Records from a collection:
::::::::

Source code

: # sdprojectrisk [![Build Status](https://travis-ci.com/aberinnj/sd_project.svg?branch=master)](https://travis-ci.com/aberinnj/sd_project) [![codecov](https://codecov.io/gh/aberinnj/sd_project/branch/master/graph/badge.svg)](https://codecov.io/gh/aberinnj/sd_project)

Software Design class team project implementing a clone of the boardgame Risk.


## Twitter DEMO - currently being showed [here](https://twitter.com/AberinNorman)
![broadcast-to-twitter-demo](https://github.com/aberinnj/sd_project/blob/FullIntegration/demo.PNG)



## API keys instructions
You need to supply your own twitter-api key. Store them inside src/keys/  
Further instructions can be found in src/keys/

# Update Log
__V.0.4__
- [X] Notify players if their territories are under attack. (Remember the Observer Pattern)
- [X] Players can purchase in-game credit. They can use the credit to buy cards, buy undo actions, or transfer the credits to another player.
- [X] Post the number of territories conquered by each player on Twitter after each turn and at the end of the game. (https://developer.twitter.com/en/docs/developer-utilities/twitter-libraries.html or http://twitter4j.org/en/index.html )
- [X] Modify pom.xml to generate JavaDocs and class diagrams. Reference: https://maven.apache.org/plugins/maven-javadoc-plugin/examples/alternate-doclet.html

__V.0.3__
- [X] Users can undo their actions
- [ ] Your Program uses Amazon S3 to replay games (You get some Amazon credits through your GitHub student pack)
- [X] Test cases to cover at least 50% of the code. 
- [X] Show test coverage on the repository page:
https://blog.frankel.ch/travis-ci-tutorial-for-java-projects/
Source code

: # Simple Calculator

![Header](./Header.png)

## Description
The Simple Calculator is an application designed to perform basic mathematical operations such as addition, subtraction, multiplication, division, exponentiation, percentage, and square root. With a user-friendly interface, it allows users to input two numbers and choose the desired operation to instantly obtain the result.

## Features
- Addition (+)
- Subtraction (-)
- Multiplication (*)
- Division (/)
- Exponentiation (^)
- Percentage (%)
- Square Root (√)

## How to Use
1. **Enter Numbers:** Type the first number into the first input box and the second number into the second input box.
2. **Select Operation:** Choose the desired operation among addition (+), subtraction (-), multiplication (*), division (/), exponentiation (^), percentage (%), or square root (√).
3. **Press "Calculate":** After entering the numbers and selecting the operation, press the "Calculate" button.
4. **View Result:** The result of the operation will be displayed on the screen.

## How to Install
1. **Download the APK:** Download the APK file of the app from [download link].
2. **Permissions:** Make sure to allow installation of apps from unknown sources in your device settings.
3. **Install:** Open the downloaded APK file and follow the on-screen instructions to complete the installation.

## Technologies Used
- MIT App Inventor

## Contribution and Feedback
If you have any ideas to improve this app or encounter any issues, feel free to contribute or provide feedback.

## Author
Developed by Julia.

::::::::

PROBLEM: Repeat every record above precisely.

SOLUTION FOR THIS TASK:
Source code

: # sdprojectrisk [![Build Status](https://travis-ci.com/aberinnj/sd_project.svg?branch=master)](https://travis-ci.com/aberinnj/sd_project) [![codecov](https://codecov.io/gh/aberinnj/sd_project/branch/master/graph/badge.svg)](https://codecov.io/gh/aberinnj/sd_project)

Software Design class team project implementing a clone of the boardgame Risk.


## Twitter DEMO - currently being showed [here](https://twitter.com/AberinNorman)
![broadcast-to-twitter-demo](https://github.com/aberinnj/sd_project/blob/FullIntegration/demo.PNG)



## API keys instructions
You need to supply your own twitter-api key. Store them inside src/keys/  
Further instructions can be found in src/keys/

# Update Log
__V.0.4__
- [X] Notify players if their territories are under attack. (Remember the Observer Pattern)
- [X] Players can purchase in-game credit. They can use the credit to buy cards, buy undo actions, or transfer the credits to another player.
- [X] Post the number of territories conquered by each player on Twitter after each turn and at the end of the game. (https://developer.twitter.com/en/docs/developer-utilities/twitter-libraries.html or http://twitter4j.org/en/index.html )
- [X] Modify pom.xml to generate JavaDocs and class diagrams. Reference: https://maven.apache.org/plugins/maven-javadoc-plugin/examples/alternate-doclet.html

__V.0.3__
- [X] Users can undo their actions
- [ ] Your Program uses Amazon S3 to replay games (You get some Amazon credits through your GitHub student pack)
- [X] Test cases to cover at least 50% of the code. 
- [X] Show test coverage on the repository page:
https://blog.frankel.ch/travis-ci-tutorial-for-java-projects/
Source code

: # Simple Calculator

![Header](./Header.png)

## Description
The Simple Calculator is an application designed to perform basic mathematical operations such as addition, subtraction, multiplication, division, exponentiation, percentage, and square root. With a user-friendly interface, it allows users to input two numbers and choose the desired operation to instantly obtain the result.

## Features
- Addition (+)
- Subtraction (-)
- Multiplication (*)
- Division (/)
- Exponentiation (^)
- Percentage (%)
- Square Root (√)

## How to Use
1. **Enter Numbers:** Type the first number into the first input box and the second number into the second input box.
2. **Select Operation:** Choose the desired operation among addition (+), subtraction (-), multiplication (*), division (/), exponentiation (^), percentage (%), or square root (√).
3. **Press "Calculate":** After entering the numbers and selecting the operation, press the "Calculate" button.
4. **View Result:** The result of the operation will be displayed on the screen.

## How to Install
1. **Download the APK:** Download the APK file of the app from [download link].
2. **Permissions:** Make sure to allow installation of apps from unknown sources in your device settings.
3. **Install:** Open the downloaded APK file and follow the on-screen instructions to complete the installation.

## Technologies Used
- MIT App Inventor

## Contribution and Feedback
If you have any ideas to improve this app or encounter any issues, feel free to contribute or provide feedback.

## Author
Developed by Julia.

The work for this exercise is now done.